- Instructions for the task
Pictures are to be left out, and only the lines from the one containing "pinky pip: (143, 166)" through the last line of the data are to be returned exactly.

[Collected data]
----------

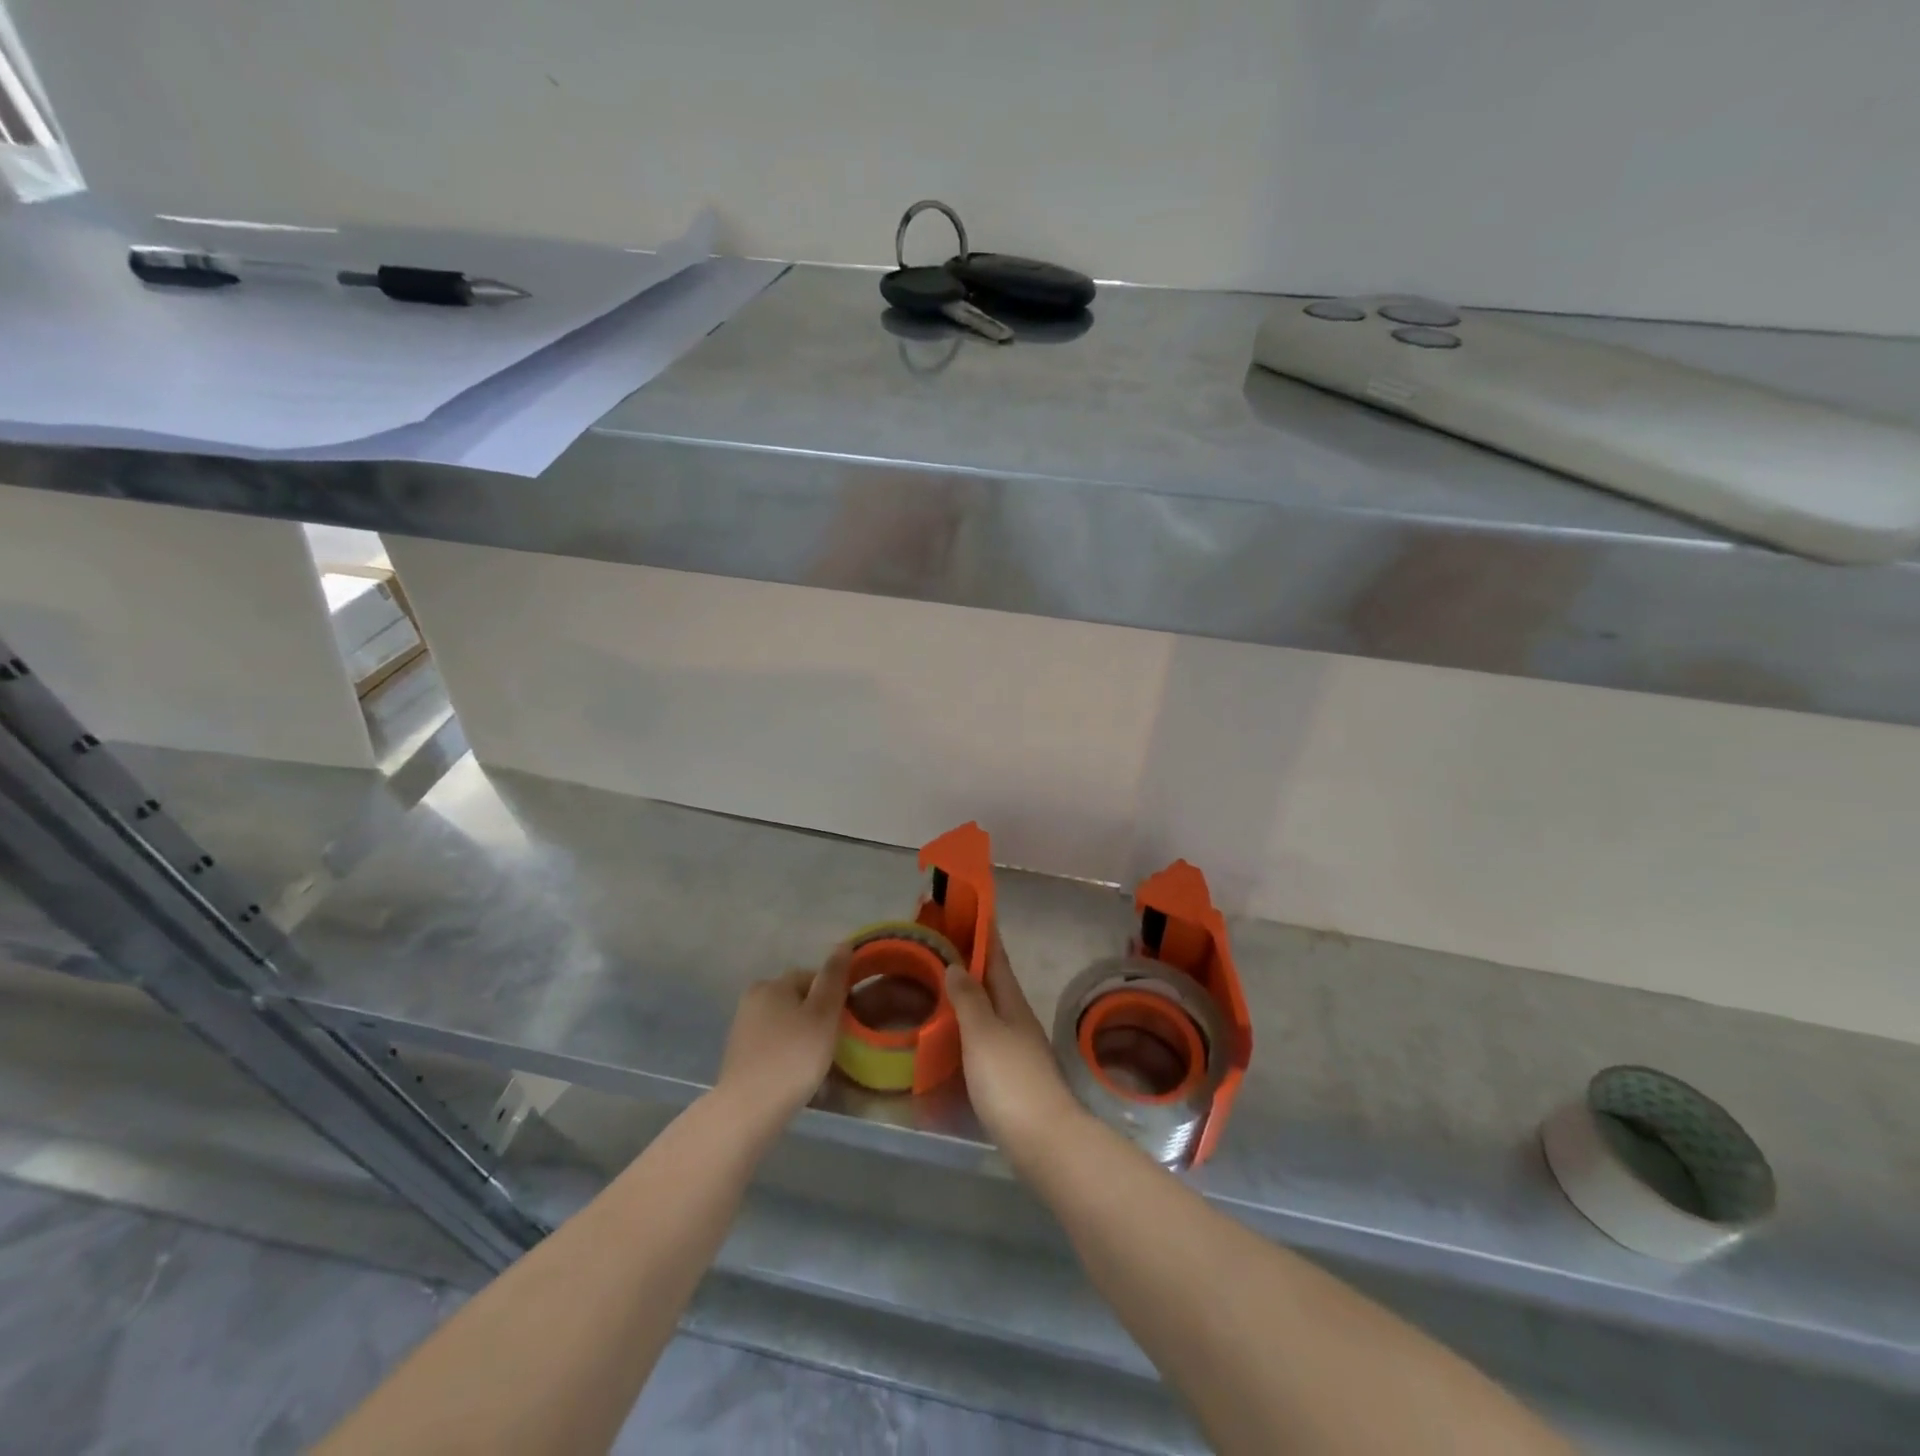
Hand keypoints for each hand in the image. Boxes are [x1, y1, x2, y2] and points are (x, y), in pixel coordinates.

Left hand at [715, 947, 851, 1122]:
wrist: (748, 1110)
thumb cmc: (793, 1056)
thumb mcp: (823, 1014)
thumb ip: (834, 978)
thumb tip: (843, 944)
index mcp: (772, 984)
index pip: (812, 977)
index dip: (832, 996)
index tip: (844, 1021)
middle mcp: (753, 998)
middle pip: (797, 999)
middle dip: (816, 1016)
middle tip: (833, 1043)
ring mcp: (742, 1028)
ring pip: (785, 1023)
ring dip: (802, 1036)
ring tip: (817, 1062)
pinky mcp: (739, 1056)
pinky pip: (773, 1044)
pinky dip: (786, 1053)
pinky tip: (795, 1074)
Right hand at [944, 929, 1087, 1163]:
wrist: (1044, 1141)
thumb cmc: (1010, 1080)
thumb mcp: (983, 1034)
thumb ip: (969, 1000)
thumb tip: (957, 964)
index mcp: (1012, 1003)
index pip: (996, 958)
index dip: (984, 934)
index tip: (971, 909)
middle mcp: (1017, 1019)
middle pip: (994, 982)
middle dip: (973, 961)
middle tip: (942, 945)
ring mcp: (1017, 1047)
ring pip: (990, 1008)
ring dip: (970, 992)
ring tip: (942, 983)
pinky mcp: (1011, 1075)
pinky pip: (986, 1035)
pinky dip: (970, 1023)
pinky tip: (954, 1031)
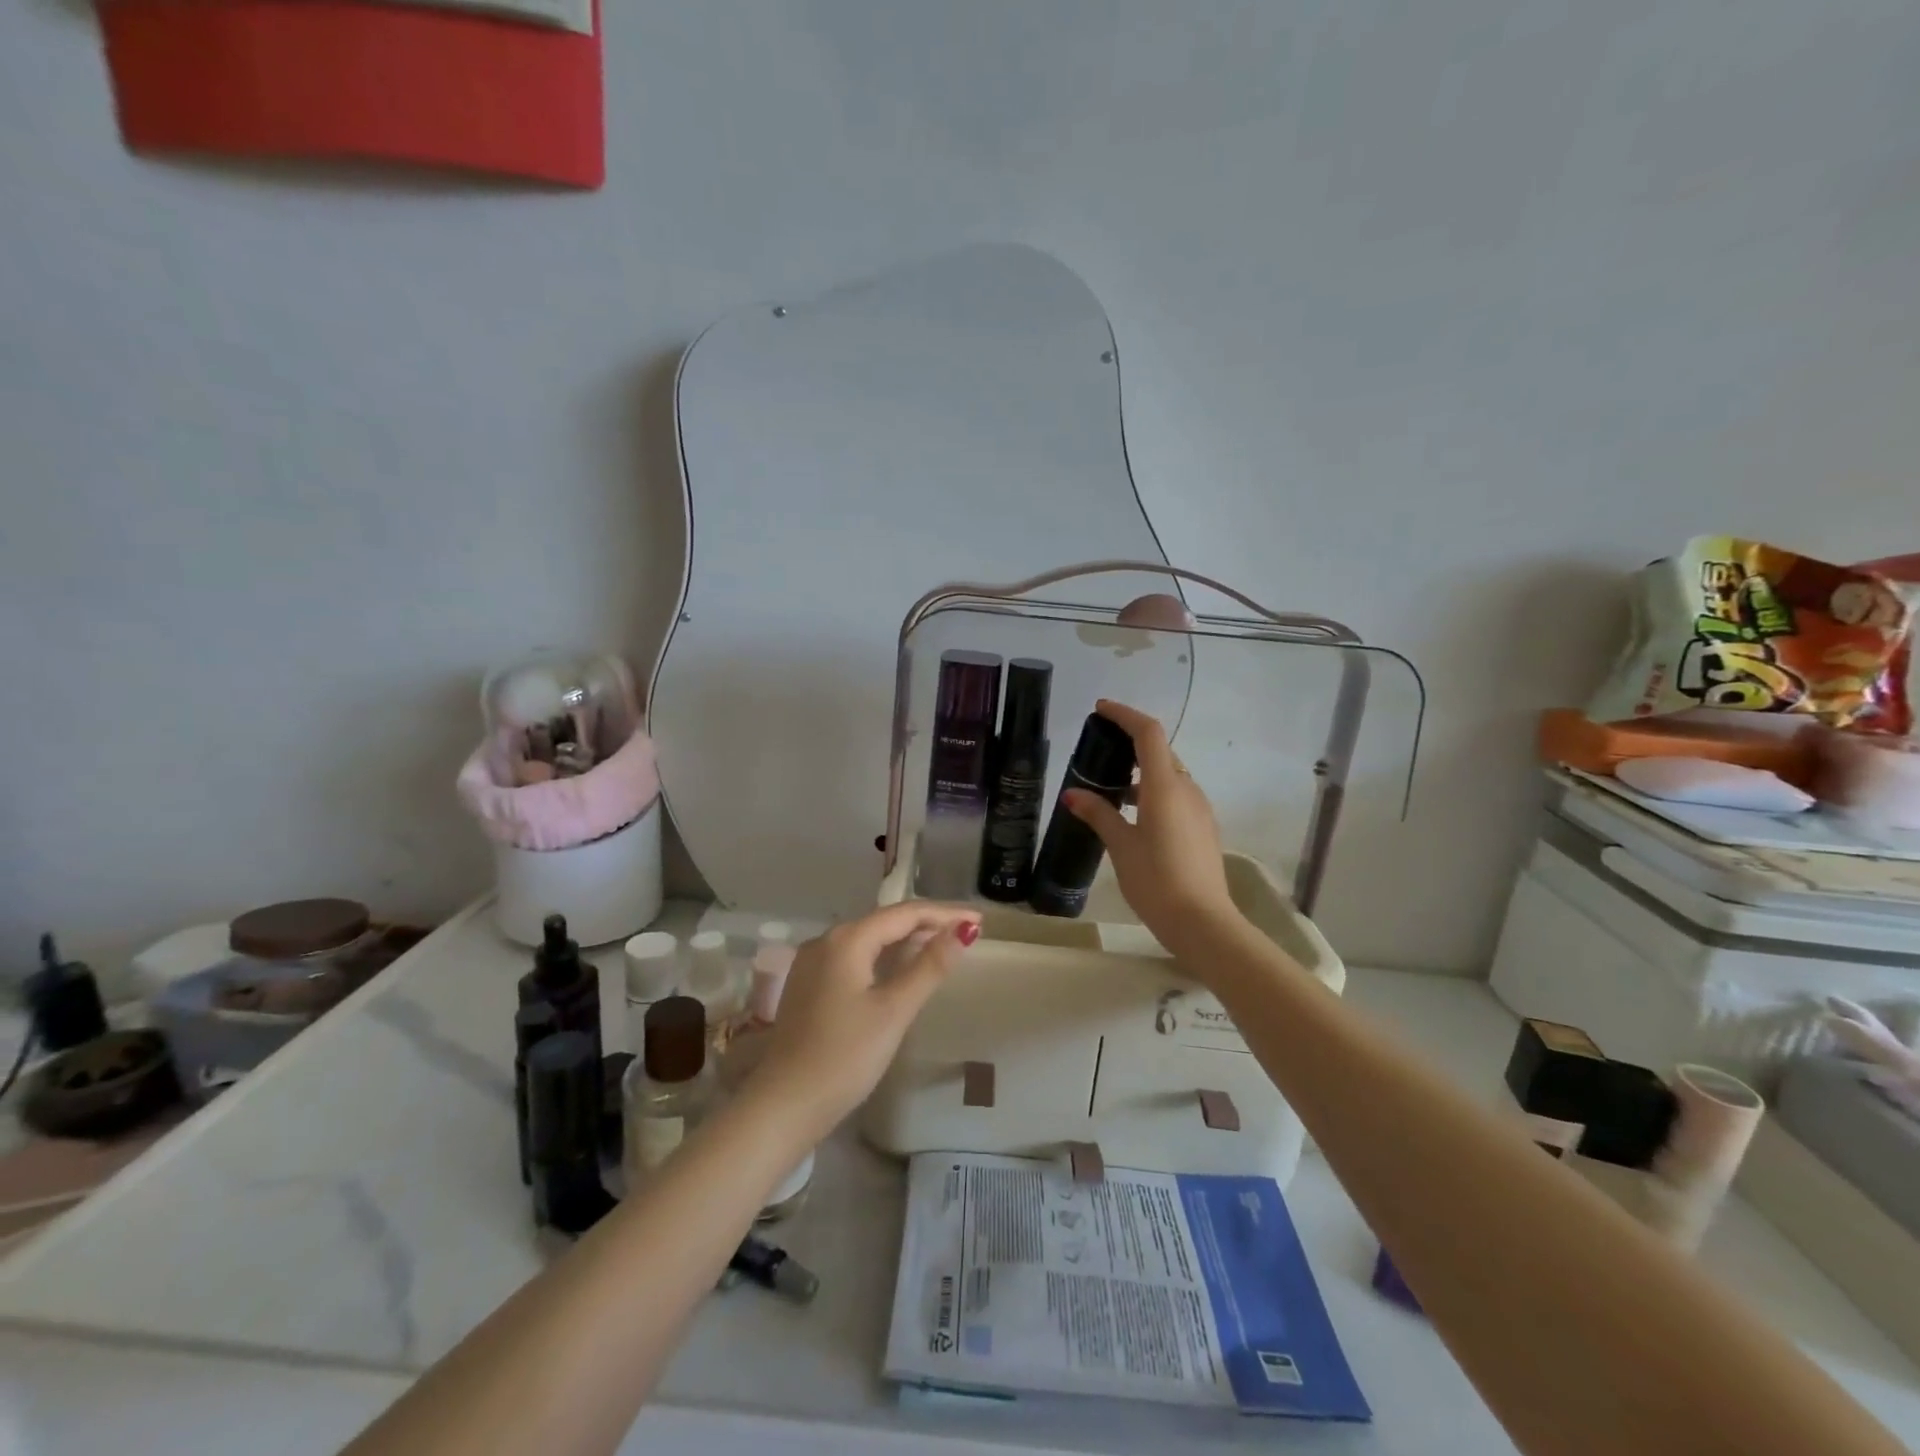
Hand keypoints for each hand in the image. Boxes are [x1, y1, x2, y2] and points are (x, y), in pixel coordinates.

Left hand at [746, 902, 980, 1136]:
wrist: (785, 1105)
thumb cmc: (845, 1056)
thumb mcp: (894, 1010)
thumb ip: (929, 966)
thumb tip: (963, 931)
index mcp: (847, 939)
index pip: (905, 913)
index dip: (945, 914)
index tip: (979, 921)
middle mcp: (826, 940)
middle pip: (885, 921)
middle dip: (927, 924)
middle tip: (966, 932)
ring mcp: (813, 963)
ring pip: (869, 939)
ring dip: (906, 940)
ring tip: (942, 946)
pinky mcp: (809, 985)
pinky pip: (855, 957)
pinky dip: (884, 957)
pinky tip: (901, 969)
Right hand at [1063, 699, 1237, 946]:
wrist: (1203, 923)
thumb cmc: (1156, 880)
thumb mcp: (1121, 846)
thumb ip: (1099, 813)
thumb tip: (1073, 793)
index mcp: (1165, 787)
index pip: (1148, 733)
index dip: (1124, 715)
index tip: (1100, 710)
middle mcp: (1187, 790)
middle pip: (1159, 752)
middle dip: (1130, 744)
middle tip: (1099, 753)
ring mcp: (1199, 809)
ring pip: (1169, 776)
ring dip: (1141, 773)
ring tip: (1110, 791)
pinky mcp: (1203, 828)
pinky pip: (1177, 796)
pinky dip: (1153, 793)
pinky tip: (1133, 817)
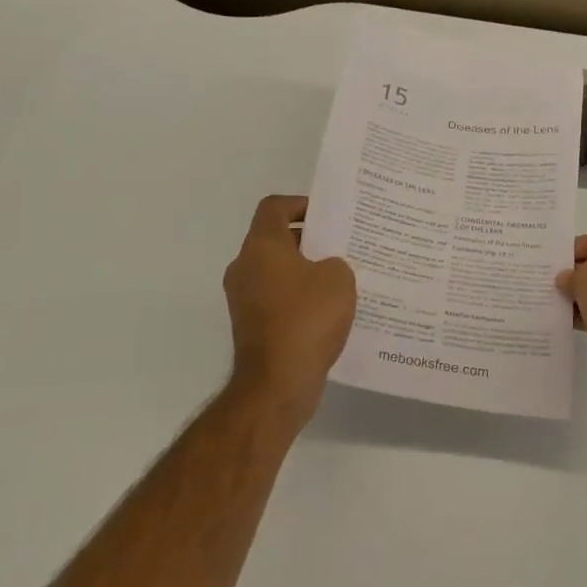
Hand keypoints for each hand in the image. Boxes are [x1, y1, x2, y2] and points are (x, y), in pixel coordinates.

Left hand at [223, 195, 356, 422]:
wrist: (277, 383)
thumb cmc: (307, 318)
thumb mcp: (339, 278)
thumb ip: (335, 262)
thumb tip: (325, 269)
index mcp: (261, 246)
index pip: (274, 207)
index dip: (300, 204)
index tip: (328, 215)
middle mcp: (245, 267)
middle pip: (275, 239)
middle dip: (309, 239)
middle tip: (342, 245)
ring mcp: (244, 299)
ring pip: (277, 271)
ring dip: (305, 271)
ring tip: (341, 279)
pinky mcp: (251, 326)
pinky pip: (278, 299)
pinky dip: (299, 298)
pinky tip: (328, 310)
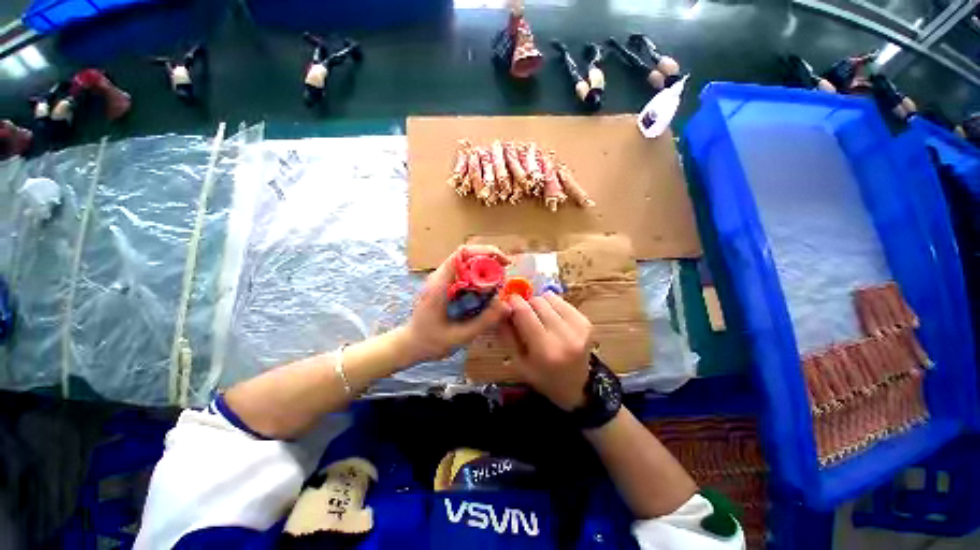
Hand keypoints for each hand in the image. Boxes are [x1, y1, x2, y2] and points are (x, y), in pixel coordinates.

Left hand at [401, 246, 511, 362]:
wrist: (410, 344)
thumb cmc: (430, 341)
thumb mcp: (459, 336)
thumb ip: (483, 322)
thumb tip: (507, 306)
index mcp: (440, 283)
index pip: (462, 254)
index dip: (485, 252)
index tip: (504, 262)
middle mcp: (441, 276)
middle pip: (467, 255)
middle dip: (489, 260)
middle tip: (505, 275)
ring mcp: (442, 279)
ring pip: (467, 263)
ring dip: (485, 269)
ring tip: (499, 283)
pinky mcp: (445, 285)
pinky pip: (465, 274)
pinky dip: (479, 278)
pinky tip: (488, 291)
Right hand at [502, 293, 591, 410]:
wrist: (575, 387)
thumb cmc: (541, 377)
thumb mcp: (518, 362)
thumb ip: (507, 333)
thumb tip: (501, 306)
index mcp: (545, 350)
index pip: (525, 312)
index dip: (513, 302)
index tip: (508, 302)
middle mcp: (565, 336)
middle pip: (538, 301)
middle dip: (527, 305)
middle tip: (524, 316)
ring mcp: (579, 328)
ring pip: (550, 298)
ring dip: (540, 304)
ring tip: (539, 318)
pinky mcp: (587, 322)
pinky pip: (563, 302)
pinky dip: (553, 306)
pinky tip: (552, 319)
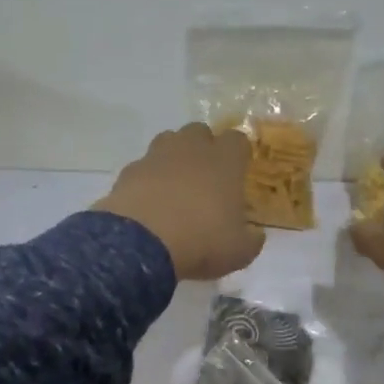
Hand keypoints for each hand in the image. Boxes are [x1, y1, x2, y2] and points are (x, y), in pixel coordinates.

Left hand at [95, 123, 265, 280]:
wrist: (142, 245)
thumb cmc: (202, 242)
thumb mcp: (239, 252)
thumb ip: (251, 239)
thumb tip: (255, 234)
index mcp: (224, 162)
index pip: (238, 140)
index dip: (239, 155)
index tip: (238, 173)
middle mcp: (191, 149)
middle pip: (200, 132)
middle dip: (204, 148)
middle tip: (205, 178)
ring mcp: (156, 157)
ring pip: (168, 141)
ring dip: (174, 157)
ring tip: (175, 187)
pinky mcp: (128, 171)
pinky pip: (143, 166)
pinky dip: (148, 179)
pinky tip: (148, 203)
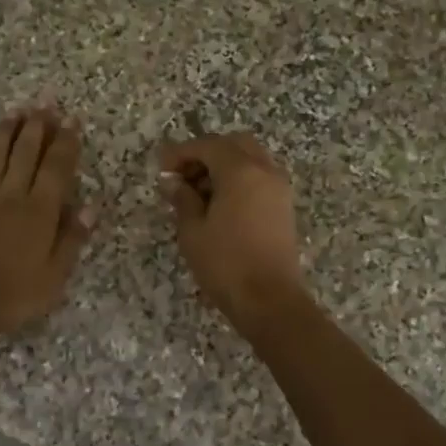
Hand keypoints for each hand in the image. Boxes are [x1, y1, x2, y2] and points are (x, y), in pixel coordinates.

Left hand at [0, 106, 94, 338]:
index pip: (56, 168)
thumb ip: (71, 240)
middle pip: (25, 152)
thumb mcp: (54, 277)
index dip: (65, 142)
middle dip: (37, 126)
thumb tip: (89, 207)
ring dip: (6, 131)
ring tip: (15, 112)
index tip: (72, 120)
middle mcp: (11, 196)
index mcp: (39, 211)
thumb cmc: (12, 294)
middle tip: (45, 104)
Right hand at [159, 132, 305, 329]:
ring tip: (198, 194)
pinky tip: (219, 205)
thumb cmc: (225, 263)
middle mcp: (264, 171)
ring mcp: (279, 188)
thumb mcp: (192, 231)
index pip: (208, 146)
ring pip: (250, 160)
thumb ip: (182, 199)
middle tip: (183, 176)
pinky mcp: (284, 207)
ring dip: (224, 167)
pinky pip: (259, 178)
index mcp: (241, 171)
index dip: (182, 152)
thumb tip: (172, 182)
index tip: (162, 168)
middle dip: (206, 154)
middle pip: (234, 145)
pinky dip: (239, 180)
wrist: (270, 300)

----------

- Exercise output
pinky pip: (143, 166)
pinky dip: (148, 179)
pinky tip: (148, 203)
Hand keypoints for each hand in the image. Boxes are [x1, y1, x2, y2] and points are (x, y), in pixel coordinates.

Left hand at [0, 106, 94, 338]:
index pip: (56, 168)
thumb ip: (71, 240)
middle pip: (25, 152)
thumb mcp: (54, 277)
index dip: (65, 142)
middle dip: (37, 126)
thumb tip: (89, 207)
ring dip: (6, 131)
ring tip: (15, 112)
index tip: (72, 120)
middle mcp: (11, 196)
index mcp: (39, 211)
thumb cmc: (12, 294)
middle tip: (45, 104)
Right hand at [159, 132, 305, 329]:
ring tip: (198, 194)
pinky tip: (219, 205)
thumb cmc: (225, 263)
middle mcp: (264, 171)
ring mcp: (279, 188)
thumb mcp: (192, 231)
index pip: (208, 146)
ring pip: (250, 160)
thumb ip: (182, 199)
middle tip: (183, 176)
pinky mcp: (284, 207)
ring dip: (224, 167)
pinky pip: (259, 178)
index mcp: (241, 171)
index dip: (182, 152)
thumb tip: (172, 182)
index tip: (162, 168)
middle dip: (206, 154)
middle pip: (234, 145)
pinky dip: (239, 180)
wrist: (270, 300)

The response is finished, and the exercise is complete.